The Coachella festival’s afternoon set from Carbon/Silicon had all the trappings of a backyard barbecue when your eccentric uncles grab guitars, give you an eyebrow-raised grin that only implies they used to be a band and play until the beer runs out.

The quartet, featuring Mick Jones from the Clash and Tony James from Generation X, kept it  loose affair, and maybe, casually, a flip-off to Father Time. That Jones and James still have much to say poiltically and socially is without question; Jones, 52, and James, who just turned 50, merely underscore it with less abandon these days. If the guitar work is fairly ordinary, the content isn’t — songs off 2007’s “The Last Post” echo the inflammatory punk rock of the early days.

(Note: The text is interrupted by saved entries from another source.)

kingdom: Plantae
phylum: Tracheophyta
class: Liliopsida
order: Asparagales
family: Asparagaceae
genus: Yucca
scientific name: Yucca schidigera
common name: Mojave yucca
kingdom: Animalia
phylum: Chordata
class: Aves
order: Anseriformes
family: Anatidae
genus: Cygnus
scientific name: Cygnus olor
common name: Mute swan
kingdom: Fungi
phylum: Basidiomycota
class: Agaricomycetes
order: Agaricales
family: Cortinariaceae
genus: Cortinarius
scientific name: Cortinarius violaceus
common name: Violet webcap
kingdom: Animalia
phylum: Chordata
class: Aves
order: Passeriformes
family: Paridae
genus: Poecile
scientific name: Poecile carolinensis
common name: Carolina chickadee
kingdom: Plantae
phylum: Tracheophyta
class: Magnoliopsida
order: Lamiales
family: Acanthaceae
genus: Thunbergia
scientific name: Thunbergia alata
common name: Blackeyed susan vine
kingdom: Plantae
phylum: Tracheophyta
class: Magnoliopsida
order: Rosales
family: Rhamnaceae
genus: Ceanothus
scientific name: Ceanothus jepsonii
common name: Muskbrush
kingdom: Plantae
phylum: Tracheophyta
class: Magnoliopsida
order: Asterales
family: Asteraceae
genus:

The early days weren’t mentioned Saturday. Instead, Jones bantered about things eccentric uncles might tell you — the song “Magic Suitcase” is about a trunk full of steroids but these days he’d settle “for International House of Pancakes French toast.” Dostoevsky is name-checked in “WTF?” — but, Jones relays later, he had a nice time this week at Disneyland. And did you know he has psoriasis?

Much respect was shown, from fans young (some of whom were mouthing the words to “Magic Suitcase” and “The News”) and old. Can we do this again next weekend?